## Assignment
In the material below, the lines from the one containing "Alert 22: Victory Day for Ray" through the one containing "MindFreedom office with some very" are to be given again exactly, ends included, and no others.

## Study material
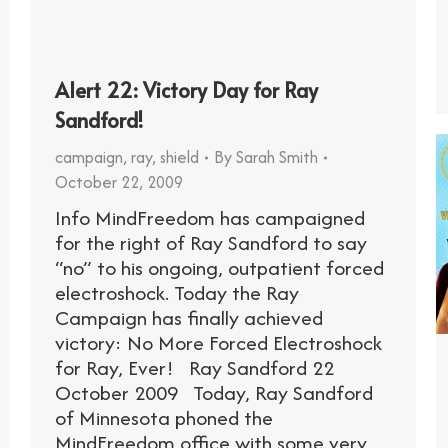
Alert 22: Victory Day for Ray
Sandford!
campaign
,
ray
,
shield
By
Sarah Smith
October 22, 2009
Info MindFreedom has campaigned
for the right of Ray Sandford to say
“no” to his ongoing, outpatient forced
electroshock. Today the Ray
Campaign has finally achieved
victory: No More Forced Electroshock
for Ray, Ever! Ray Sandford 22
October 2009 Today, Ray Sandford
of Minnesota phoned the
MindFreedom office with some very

* * *

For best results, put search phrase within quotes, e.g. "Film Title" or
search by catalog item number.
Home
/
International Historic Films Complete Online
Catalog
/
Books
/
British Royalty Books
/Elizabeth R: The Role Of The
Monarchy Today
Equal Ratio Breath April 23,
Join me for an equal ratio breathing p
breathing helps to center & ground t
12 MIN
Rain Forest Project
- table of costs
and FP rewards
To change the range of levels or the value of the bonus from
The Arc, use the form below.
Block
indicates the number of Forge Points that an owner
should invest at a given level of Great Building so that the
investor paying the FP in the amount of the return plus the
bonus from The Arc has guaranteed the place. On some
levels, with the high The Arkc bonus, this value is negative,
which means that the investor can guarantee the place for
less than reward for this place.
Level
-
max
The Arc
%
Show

---

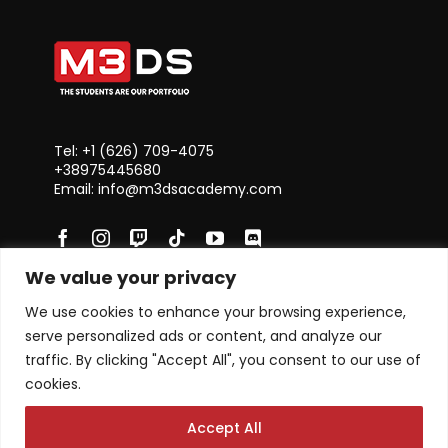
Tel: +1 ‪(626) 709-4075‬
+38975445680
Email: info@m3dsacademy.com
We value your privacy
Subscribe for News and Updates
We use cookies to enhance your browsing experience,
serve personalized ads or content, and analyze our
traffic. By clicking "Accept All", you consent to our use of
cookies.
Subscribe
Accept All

## Completed exercise
Alert 22: Victory Day for Ray
Sandford!
campaign
,
ray
,
shield
By
Sarah Smith
October 22, 2009
Info MindFreedom has campaigned
for the right of Ray Sandford to say
“no” to his ongoing, outpatient forced
electroshock. Today the Ray
Campaign has finally achieved
victory: No More Forced Electroshock
for Ray, Ever! Ray Sandford 22
October 2009 Today, Ray Sandford
of Minnesota phoned the
MindFreedom office with some very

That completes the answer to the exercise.